Of these various interpretations, that of Naef seems to involve the minimum of novelty, namely, that the rib-bearer is the basiventral, expanded and external to the vertebral artery. It is not necessary to take this modification as the ancestral condition in tetrapods, of course. The basiventral (=intercentrum) would merely have expanded sufficiently to provide a diapophysis for the tuberculum as well as the (primitive) facet for the capitulum. No neomorph appears under this hypothesis, which has the distinct advantage of simplicity.
Figures of early stages in vertebral development by the authors mentioned show that the basidorsals chondrify first, as neural arches, while a separate mass of mesenchyme lies externally and ventrally from these. This mesenchyme may chondrify either in one piece (on each side) or in two; in Molge the part adjacent to the centrum is ossified in the 20-mm. larva, and subsequently unites with the more dorsal and lateral cartilaginous part, while the rib, appearing farther out, grows inward to meet this composite "rib-bearer." In Necturus the mesenchyme below the neural arch differentiates into a cartilage below the vertebral artery (position proper to a basiventral), a bridge between this and the neural arch, and a rib, the latter two chondrifying later than the "basiventral" proper.

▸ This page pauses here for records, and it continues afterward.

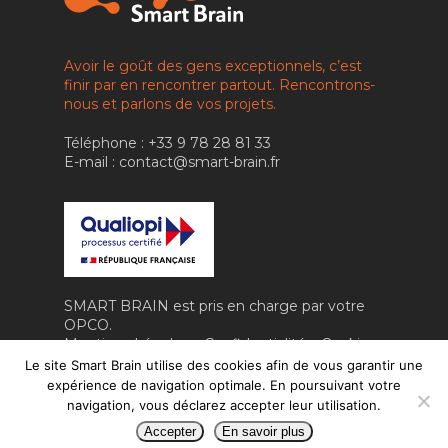
IA RH & MANAGEM
CONTACT
IA & ROBOTIQUE
Avoir le goût des gens exceptionnels, c’est
finir par en rencontrer partout. Rencontrons-
FORMATION
nous et parlons de vos projets.
VIDÉO
Téléphone : +33 9 78 28 81 33
E-mail : contact@smart-brain.fr
SMART BRAIN est pris en charge par votre
OPCO.
Mentions Légales
–
Confidentialité
–
Cookies
Fait avec amour par
Numéria
Le site Smart Brain utilise des cookies afin de vous garantir une
Communication
expérience de navigation optimale. En poursuivant votre
navigation, vous déclarez accepter leur utilisation.
Accepter
En savoir plus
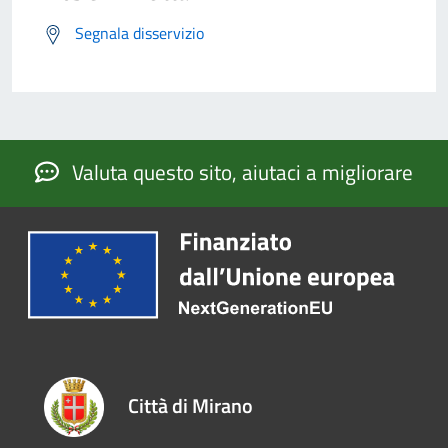
Segnala disservizio
Valuta questo sito, aiutaci a migliorare
Città di Mirano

In the "axolotl" (presumably Ambystoma tigrinum) the rib-bearer grows downward from its first center of chondrification at the side of the neural arch (Emelianov, 1936).
Thus it appears that the simplest hypothesis to account for the rib-bearer is that (a) it is the basiventral, (b) it is recognizable just before chondrification as a mass of mesenchyme in contact with both the notochordal sheath and the basidorsal cartilage, (c) it may chondrify or ossify first in its ventral portion or in its dorsal portion, the two then joining before it fuses with the rest of the vertebra, (d) the enclosure of the vertebral artery is a consequence of the extension of the basiventral beyond the position occupied by it in primitive Amphibia, and (e) there is no indication that this took place in other orders than the Urodela.

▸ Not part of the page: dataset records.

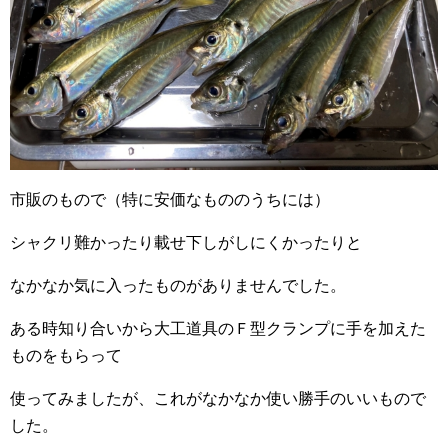
市販のもので（特に安価なもののうちには）
シャクリ難かったり載せ下しがしにくかったりと
なかなか気に入ったものがありませんでした。
ある時知り合いから大工道具のＦ型クランプに手を加えた
ものをもらって
使ってみましたが、これがなかなか使い勝手のいいもので
した。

It seems that the vertebrae in Urodela have at least the following components: perichordal centra, separate basidorsal cartilages, and basiventrals, which are somewhat specialized in their manner of development. The vertebrae of Anura develop in the fashion just described except that basiventrals are lacking. It would seem no more difficult to accept the derivation of salamander vertebrae from the temnospondylous type than it is in the case of frogs, if other evidence points to such an ancestry.
Fig. 7. Vertebrae of Eusthenopteron (×1) and Ichthyostega (×2/3, after Jarvik, 1952), Trimerorhachis (×1-1/2, after Case), and Amphibamus (×10, after Watson, 1940) in lateral and end views; the two lower right-hand figures are from Watson (1940, as Miobatrachus); the lower left is from a cast of the "Miobatrachus" specimen in Chicago Natural History Museum, No. 2000, in the presacral region (original, ×10).
Fig. 7, lower right, is Watson's (1940) illustration of the anterior trunk vertebrae of Amphibamus (Miobatrachus), in which the intercentrum is shown as a single median piece. Fig. 7, lower left, shows two of the more posterior trunk vertebrae seen as impressions in a cast of the type of "Miobatrachus romeri;" evidently the inter-centra were paired at about the level of the 16th vertebra, and relatively large. Gregory's (1950) figure of the type specimen of "Mazonerpeton" (also equivalent to Amphibamus) shows the anterior trunk vertebrae in relation to the ribs essentially as they appear to me in the cast of Miobatrachus, and rather differently from Watson's figure of the latter. Gregory is probably right in considering the specimens to represent various degrees of immaturity. So far as present information goes, then, the vertebrae of salamanders and frogs show no clear evidence of derivation from those of any particular group among the early Amphibia, but their features are not inconsistent with a simplification of the pattern of Temnospondyli.
Fig. 8. Pectoral girdles of Protobatrachus (after Piveteau, 1937), Notobatrachus (after Stipanicic and Reig, 1956), Ascaphus (after Ritland, 1955 a) and Rana (original); all ×2. For explanation of abbreviations see Fig. 3.